University accommodation is rather similar to prison
except there are no locks on the doors and there are fringe benefits. Students
want to live in such places not because their tiny rooms are comfortable, but
because halls of residences give them the best chance to meet other students
and make friends. Without that they might as well be in prison.
From March until the summer holidays universities were
pretty much locked down. Libraries and lecture theatres were shut, and
everything was done online. It wasn’t ideal, but many subjects can be taught
completely without any face to face contact.
Subjects in the Arts and social sciences are entirely
about reading books and writing essays. Many other subjects can be studied quite
successfully with a little adaptation virtually. Some science subjects require work in laboratories,
but even here some of this work could be replicated using videos.
Universities have since March been accelerating the
process of moving towards virtual learning. This has been going on gradually
for the past twenty years. Physical books and journals used to be essential for
study, now it is perfectly possible to finish some degrees while never opening a
physical book and never stepping foot in a library.
It would have been possible for most students this
year to study entirely virtually. Many of them will be attending virtual
tutorials and lectures anyway.
The question we need to ask the Scottish Government is
why didn’t it advise all students to stay at home and study virtually?
Why have students moved into tiny rooms in halls of
residences across Scotland with predictable results, when it was entirely unnecessary
for them to do so?
From March to the summer most students returned home
and continued their studies virtually. This prevented the spread of Covid amongst
the student population. Why didn’t this policy continue?
It is blindingly obvious that if you put thousands of
new students into tiny rooms in a new town that they will want to meet other
students. Anyone who has been to university will remember that making friends
was a top priority.
There have been appeals to students to isolate from
each other. But this is going to be very difficult to police. Students are not
stupid. They know that they individually are very unlikely to die from Covid. The
temptation to meet others rather than sit alone in a tiny room must be
enormous. What would you do? I would sneak out.
The only way to keep students in their rooms is to
patrol the corridors of each and every hall of residence. But this really will
turn such accommodation into prisons without locks. This is going to be hugely
damaging to the mental health of young people.
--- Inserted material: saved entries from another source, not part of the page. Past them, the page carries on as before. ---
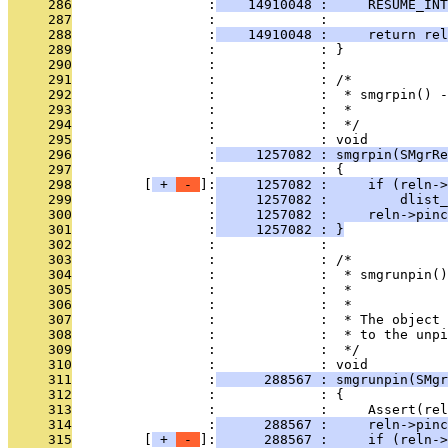
     286
                 :
    14910048 :     RESUME_INT
     287
                 :             : 
     288
                 :
    14910048 :     return rel
     289
                 :             : }
     290
                 :             : 
     291
                 :             : /*
     292
                 :             :  * smgrpin() -
     293
                 :             :  *            
     294
                 :             :  */
     295
                 :             : void
     296
                 :
     1257082 : smgrpin(SMgrRe
     297
                 :             : {
     298
         [
 + 
 - 
]:
     1257082 :     if (reln->
     299
                 :
     1257082 :         dlist_
     300
                 :
     1257082 :     reln->pinc
     301
                 :
     1257082 : }
     302
                 :             : 
     303
                 :             : /*
     304
                 :             :  * smgrunpin()
     305
                 :             :  *            
     306
                 :             :  *
     307
                 :             :  * The object 
     308
                 :             :  * to the unpi
     309
                 :             :  */
     310
                 :             : void
     311
                 :
      288567 : smgrunpin(SMgr
     312
                 :             : {
     313
                 :             :     Assert(rel
     314
                 :
      288567 :     reln->pinc
     315
         [
 + 
 - 
]:
      288567 :     if (reln->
The Scottish Government then has a choice. Either it
can continue coming up with ever more severe measures to prevent students from
meeting each other. These measures if successful will damage student mental
health by keeping them locked up in tiny rooms, or the measures will be
unsuccessful and Covid will continue to spread in the student population.
But this was completely unnecessary. Nicola Sturgeon
controls education in Scotland. She could have insisted that university
education would be entirely virtual. Instead of students travelling from all
over Britain and the world to places like Aberdeen, Sturgeon could have told
them to stay at home and we will bring Aberdeen to you.
This would have been better for the students. They could
have remained comfortably at home. Their education would not have been much
different from what it is now. But they would not have been held hostage in
tiny rooms or else spreading Covid to each other and the wider community.
Why did Sturgeon make the mistake of not insisting
that university education continued to be virtual as it had been before the summer?
I suspect that both she and the universities were scared that the students
wouldn’t go to university at all if they didn’t get to go physically.
The educational side of university is in my view no worse
for most subjects when teaching is virtual. The books are the same. The ability
to write essays is the same. Discussions can be done just as well online. But I
think a lot of students go to university for the experience first and foremost.
They go in order to leave home for the first time. They go to a place where they
can go to bed when they please, drink as much as they like and meet who they
like without anyone telling them that they can’t. That is the purpose of
university for many students.
The problem is that if students are stuck in tiny
rooms with only their studies to keep them company and they are not especially
interested in studying, the idea that they are going to continue sitting there
when their main motivation for going to university is unfulfilled is unlikely
at best.
Sturgeon has got herself in a huge mess here. Is she
really intending to keep students locked up for the next six months unable to
meet each other and unable to go back to their parents for Christmas? How would
she enforce this? She could send the students home now, but what of the accommodation
they have paid for and what about spreading Covid up and down the country with
them?
Perhaps the solution is for each student to be tested
and if clear sent home. But that would involve admitting that Sturgeon has made
a huge mistake with university education and she won’t do that. So, we will continue
with university as prison.
It was completely unnecessary to keep students locked
up in halls of residence. Sturgeon should have been able to see what would
happen when thousands of young people came together in a new town. It’s hard to
think of a more ideal way for Covid to spread.
Students should have stayed at home and learned there.